▸ **WHAT YOU NEED TO DO**
Return the data below exactly, please, but drop the pictures.
++++ DATASET ENTRIES ++++
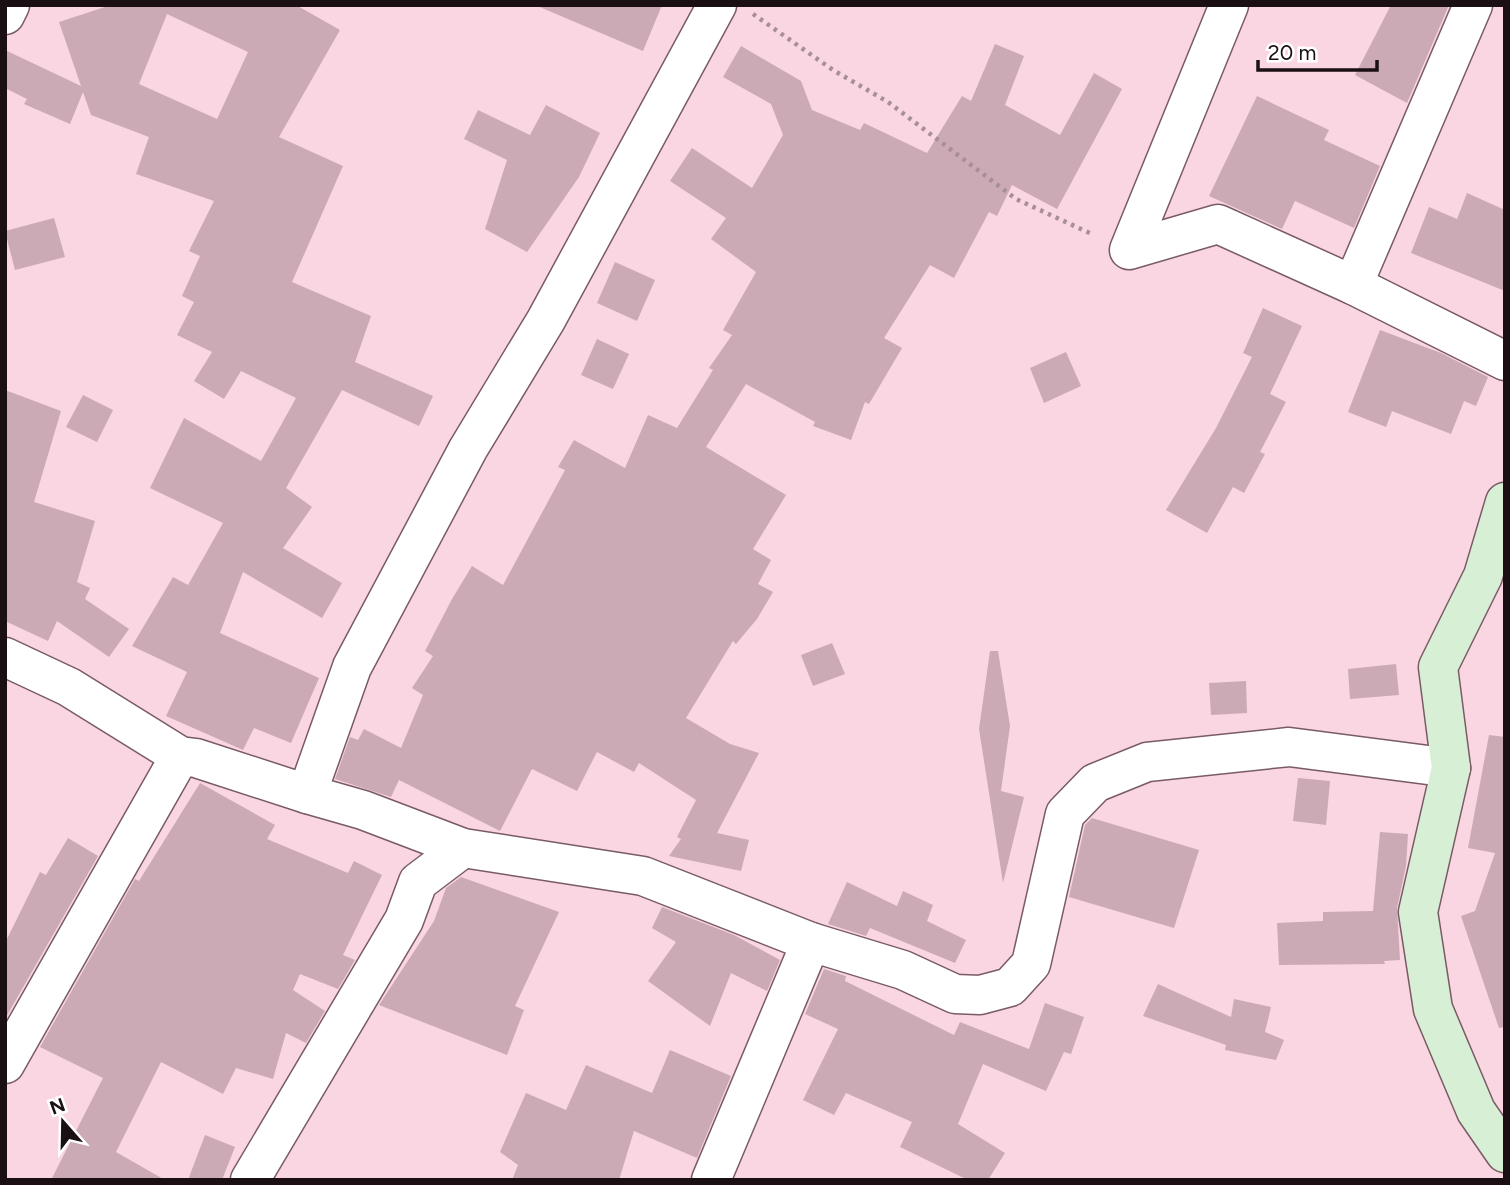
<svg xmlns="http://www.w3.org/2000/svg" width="1510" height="1185" viewBox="0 0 1510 1185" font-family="Figtree,sans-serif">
<rect width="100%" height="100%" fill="#f9d6e2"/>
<g fill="#cbaab5" fill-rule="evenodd">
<path d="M111,5h185l44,25 -61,107 64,29 -51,116 79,34 -16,46 78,34 -14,30 -77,-36 -56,98 26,19 -29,41 59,35 -20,35 -79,-46 -23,61 99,45 -28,65 -37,-15 -11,22 -77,-34 21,-44 -55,-26 41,-69 15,8 35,-62 -73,-35 34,-70 77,43 35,-63 -55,-27 -17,28 -30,-18 18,-29 -35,-17 17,-33 -12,-6 18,-40 -11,-5 25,-50 -78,-27 13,-37 -58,-22 -8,-23 -13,32 -46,-20 3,-5 -22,-11v-38l76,36 -22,-64zM167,14l81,38 -31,67 -78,-35z"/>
<path d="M535,5h127l-19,46z"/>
<path d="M1391,5h58l-42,98 -52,-28z"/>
<path d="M995,44l29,12 -19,49 55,30 34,-62 28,16 -65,120 -45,-24 -15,31 -8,-4 -35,66 -24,-13 -46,73 18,10 -33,56 -4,-2 -14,38 -38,-14 2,-4 -69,-38 -40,63 80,48 -33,54 18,11 -13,24 15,8 -16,27 -21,25 -3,-3 -47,77 44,26 29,9 -42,80 32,7 -8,31 -72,-15 12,-17 -4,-2 19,-37 -57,-37 -5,9 -37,-20 -20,39 -45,-22 -32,62 -101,-51 -8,17 -56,-18 15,-42 8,3 6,-11 37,19 22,-53 -11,-7 21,-32 -8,-5 27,-52 20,-33 31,19 62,-115 -7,-3 16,-27 51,28 23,-53 29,13 36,-58 -4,-2 23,-33 -9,-5 33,-58 -45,-33 15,-21 -56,-37 22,-33 60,40 31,-53 -12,-31 -48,-27 18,-31 60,35 11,29 48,20 4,-7 63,30 35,-57 9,5z"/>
<path d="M1257,96l72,34 -5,10 56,26 -26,62 -59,-27 -13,28 -73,-33z"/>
<path d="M546,105l54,28 -21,44 -52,75 -42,-23 22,-69 -43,-21 14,-29 52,25z"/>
<path d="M1467,193l38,17v81l-94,-38 18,-46 28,12z"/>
<path d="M54,218l11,39 -50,13 -10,-39z"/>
<path d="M615,262l40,18 -18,41 -40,-18z"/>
<path d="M1263,308l39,18 -32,68 16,8 -26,50 5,2 -21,39 -11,-6 -26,46 -41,-23 50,-82 36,-71 -9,-4z"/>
<path d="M1380,330l61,23 47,24 -12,29 -12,-5 -13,33 -59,-23 -6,16 -38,-15z"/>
<path d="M597,339l32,15 -16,35 -32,-14z"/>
<path d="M1066,352l15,34 -37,17 -14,-35z"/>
<path d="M5,390l56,21 -27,91 61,19 -18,61 13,6 -5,11 44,30 -20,28 -52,-36 -9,20 -43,-20z"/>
<path d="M83,395l30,15 -16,32 -31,-15z"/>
<path d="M832,643l13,31 -32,12 -12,-31z"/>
<path d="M990,651h8l12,75 -9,65 23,6 -21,86 -24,-154z"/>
<path d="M1396,664l3,31 -49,4 -2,-30z"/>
<path d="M1246,681l1,32 -36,2 -2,-32z"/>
<path d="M1489,735l16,2v290l-6,1 -38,-112 14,-5 20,-58 -27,-5z"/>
<path d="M1298,778l32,3 -4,44 -33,-4z"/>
<path d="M200,783l75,42 -8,14 81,34 6,-12 28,14 -39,80 12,5 -17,29 -38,-15 -7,16 32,21 -19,32 -20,-10 -13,46 -37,-11 -13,26 -62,-32 -45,90 49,28h-114l52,-102 -63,-31 95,-168 4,2z"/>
<path d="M1092,818l107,32 -25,78 -105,-31 16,-72z"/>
<path d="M1380,832l28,2 -2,32 -9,42 3,52 -16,1 1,3 -106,1 -2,-42 46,-2v-9l50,-1z"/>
<path d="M68,838l30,18 -93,163v-76l35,-71 6,3z"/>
<path d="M461,877l98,35 -44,94 9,4 -17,45 -128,-50 55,-84 12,-33z"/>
<path d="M847,882l50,24 6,-15 30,14 -6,16 39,19 -11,23 -85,-35 -4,8 -38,-12z"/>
<path d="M662,907l72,28 46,25 -13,31 -36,-18 -21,53 -62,-45 28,-39 -24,-14z"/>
<path d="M824,969l22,7 -1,5 109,54 6,-13 69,27 16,-46 39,14 -13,37 -7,-2 -18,39 -63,-27 -25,60 47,29 -17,27h-20l-68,-33 12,-25 -66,-29 -12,22 -31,-15 35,-71 -33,-15z"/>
<path d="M1158,984l73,33 3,-18 37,8 -6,25 19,8 -8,20 -51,-10 1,-5 -83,-29z"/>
<path d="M670,1050l61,26 -34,82 -63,-27 -15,49h-107l6,-15 -18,-13 26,-59 40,17 20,-45 66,28z"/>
<path d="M205,1135l30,12 -13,33h-34z"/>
</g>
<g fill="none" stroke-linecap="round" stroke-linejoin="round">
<g stroke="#795b65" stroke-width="41">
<g id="street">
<path d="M717,5l-171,315 -78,129 -116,218 -45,127 56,16 100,38 180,28 168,66 92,28 52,24 25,1 30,-8 21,-23 34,-150 30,-31 52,-21 142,-15 162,21"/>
<path d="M1229,5l-100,245 89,-26 135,61 152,76"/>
<path d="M5,15l5,-10"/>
<path d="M1353,285l120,-280"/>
<path d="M5,657l64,30 111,69 16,2 111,36"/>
<path d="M5,1064l175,-308"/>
<path d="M250,1180l154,-260 14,-38 45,-34"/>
<path d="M711,1180l100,-238"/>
</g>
</g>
<g stroke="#795b65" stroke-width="41">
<path id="secondary" d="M1505,502l-22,74 -45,91 13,101 -33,144 15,97 43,102 29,42"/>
</g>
<path stroke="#a88e97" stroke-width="4.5" stroke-dasharray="3.5 5" stroke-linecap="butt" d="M753,14l80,56 55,32 128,97 78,36"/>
<use href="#street" stroke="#fff" stroke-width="38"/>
<use href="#secondary" stroke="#d7efd5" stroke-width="38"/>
</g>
<rect width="1510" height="1185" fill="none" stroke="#1a0f13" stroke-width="14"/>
<g transform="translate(63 1122) rotate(340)" stroke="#ffffff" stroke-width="5" paint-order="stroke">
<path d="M0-5L12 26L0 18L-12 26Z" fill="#1a0f13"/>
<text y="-10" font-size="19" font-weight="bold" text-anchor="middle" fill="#1a0f13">N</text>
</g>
<path d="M1258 60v10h119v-10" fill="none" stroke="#1a0f13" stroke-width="3.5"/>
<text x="1268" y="60" font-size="21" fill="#1a0f13" stroke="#ffffff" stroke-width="5" paint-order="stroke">20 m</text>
</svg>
++++
▸ **WRITTEN SOLUTION**
<svg xmlns="http://www.w3.org/2000/svg" width="1510" height="1185" viewBox="0 0 1510 1185" font-family="Figtree,sans-serif">
<rect width="100%" height="100%" fill="#f9d6e2"/>
<g fill="#cbaab5" fill-rule="evenodd">
<path d="M111,5h185l44,25 -61,107 64,29 -51,116 79,34 -16,46 78,34 -14,30 -77,-36 -56,98 26,19 -29,41 59,35 -20,35 -79,-46 -23,61 99,45 -28,65 -37,-15 -11,22 -77,-34 21,-44 -55,-26 41,-69 15,8 35,-62 -73,-35 34,-70 77,43 35,-63 -55,-27 -17,28 -30,-18 18,-29 -35,-17 17,-33 -12,-6 18,-40 -11,-5 25,-50 -78,-27 13,-37 -58,-22 -8,-23 -13,32 -46,-20 3,-5 -22,-11v-38l76,36 -22,-64zM167,14l81,38 -31,67 -78,-35z"/>
<path d="M535,5h127l-19,46z"/>
<path d="M1391,5h58l-42,98 -52,-28z"/>
<path d="M995,44l29,12 -19,49 55,30 34,-62 28,16 -65,120 -45,-24 -15,31 -8,-4 -35,66 -24,-13 -46,73 18,10 -33,56 -4,-2 -14,38 -38,-14 2,-4 -69,-38 -40,63 80,48 -33,54 18,11 -13,24 15,8 -16,27 -21,25 -3,-3 -47,77 44,26 29,9 -42,80 32,7 -8,31 -72,-15 12,-17 -4,-2 19,-37 -57,-37 -5,9 -37,-20 -20,39 -45,-22 -32,62 -101,-51 -8,17 -56,-18 15,-42 8,3 6,-11 37,19 22,-53 -11,-7 21,-32 -8,-5 27,-52 20,-33 31,19 62,-115 -7,-3 16,-27 51,28 23,-53 29,13 36,-58 -4,-2 23,-33 -9,-5 33,-58 -45,-33 15,-21 -56,-37 22,-33 60,40 31,-53 -12,-31 -48,-27 18,-31 60,35 11,29 48,20 4,-7 63,30 35,-57 9,5z"/>
<path d="M1257,96l72,34 -5,10 56,26 -26,62 -59,-27 -13,28 -73,-33z"/>
<path d="M546,105l54,28 -21,44 -52,75 -42,-23 22,-69 -43,-21 14,-29 52,25z"/>
<path d="M1467,193l38,17v81l-94,-38 18,-46 28,12z"/>
<path d="M54,218l11,39 -50,13 -10,-39z"/>
<path d="M615,262l40,18 -18,41 -40,-18z"/>
<path d="M1263,308l39,18 -32,68 16,8 -26,50 5,2 -21,39 -11,-6 -26,46 -41,-23 50,-82 36,-71 -9,-4z"/>
<path d="M1380,330l61,23 47,24 -12,29 -12,-5 -13,33 -59,-23 -6,16 -38,-15z"/>
<path d="M597,339l32,15 -16,35 -32,-14z"/>
<path d="M1066,352l15,34 -37,17 -14,-35z"/>
<path d="M5,390l56,21 -27,91 61,19 -18,61 13,6 -5,11 44,30 -20,28 -52,-36 -9,20 -43,-20z"/>
<path d="M83,395l30,15 -16,32 -31,-15z"/>
<path d="M832,643l13,31 -32,12 -12,-31z"/>
<path d="M990,651h8l12,75 -9,65 23,6 -21,86 -24,-154z"/>
<path d="M1396,664l3,31 -49,4 -2,-30z"/>
<path d="M1246,681l1,32 -36,2 -2,-32z"/>
<path d="M1489,735l16,2v290l-6,1 -38,-112 14,-5 20,-58 -27,-5z"/>
<path d="M1298,778l32,3 -4,44 -33,-4z"/>
<path d="M200,783l75,42 -8,14 81,34 6,-12 28,14 -39,80 12,5 -17,29 -38,-15 -7,16 32,21 -19,32 -20,-10 -13,46 -37,-11 -13,26 -62,-32 -45,90 49,28h-114l52,-102 -63,-31 95,-168 4,2z"/>
<path d="M1092,818l107,32 -25,78 -105,-31 16,-72z"/>
<path d="M1380,832l28,2 -2,32 -9,42 3,52 -16,1 1,3 -106,1 -2,-42 46,-2v-9l50,-1z"/>
<path d="M68,838l30,18 -93,163v-76l35,-71 6,3z"/>
<path d="M461,877l98,35 -44,94 9,4 -17,45 -128,-50 55,-84 12,-33z"/>
<path d="M847,882l50,24 6,-15 30,14 -6,16 39,19 -11,23 -85,-35 -4,8 -38,-12z"/>
<path d="M662,907l72,28 46,25 -13,31 -36,-18 -21,53 -62,-45 28,-39 -24,-14z"/>
<path d="M824,969l22,7 -1,5 109,54 6,-13 69,27 16,-46 39,14 -13,37 -7,-2 -18,39 -63,-27 -25,60 47,29 -17,27h-20l-68,-33 12,-25 -66,-29 -12,22 -31,-15 35,-71 -33,-15z"/>
<path d="M1158,984l73,33 3,-18 37,8 -6,25 19,8 -8,20 -51,-10 1,-5 -83,-29z"/>
<path d="M670,1050l61,26 -34,82 -63,-27 -15,49h-107l6,-15 -18,-13 26,-59 40,17 20,-45 66,28z"/>
<path d="M205,1135l30,12 -13,33h-34z"/>
</g>
<g fill="none" stroke-linecap="round" stroke-linejoin="round">
<g stroke="#795b65" stroke-width="41">
<g id="street">
<path d="M717,5l-171,315 -78,129 -116,218 -45,127 56,16 100,38 180,28 168,66 92,28 52,24 25,1 30,-8 21,-23 34,-150 30,-31 52,-21 142,-15 162,21"/>
<path d="M1229,5l-100,245 89,-26 135,61 152,76"/>
<path d="M5,15l5,-10"/>
<path d="M1353,285l120,-280"/>
<path d="M5,657l64,30 111,69 16,2 111,36"/>
<path d="M5,1064l175,-308"/>
<path d="M250,1180l154,-260 14,-38 45,-34"/>
<path d="M711,1180l100,-238"/>
</g>
</g>
<g stroke="#795b65" stroke-width="41">
<path id="secondary" d="M1505,502l-22,74 -45,91 13,101 -33,144 15,97 43,102 29,42"/>
</g>
<path stroke="#a88e97" stroke-width="4.5" stroke-dasharray="3.5 5" stroke-linecap="butt" d="M753,14l80,56 55,32 128,97 78,36"/>
<use href="#street" stroke="#fff" stroke-width="38"/>
<use href="#secondary" stroke="#d7efd5" stroke-width="38"/>
</g>
<rect width="1510" height="1185" fill="none" stroke="#1a0f13" stroke-width="14"/>
<g transform="translate(63 1122) rotate(340)" stroke="#ffffff" stroke-width="5" paint-order="stroke">
<path d="M0-5L12 26L0 18L-12 26Z" fill="#1a0f13"/>
<text y="-10" font-size="19" font-weight="bold" text-anchor="middle" fill="#1a0f13">N</text>
</g>
<path d="M1258 60v10h119v-10" fill="none" stroke="#1a0f13" stroke-width="3.5"/>
<text x="1268" y="60" font-size="21" fill="#1a0f13" stroke="#ffffff" stroke-width="5" paint-order="stroke">20 m</text>
</svg>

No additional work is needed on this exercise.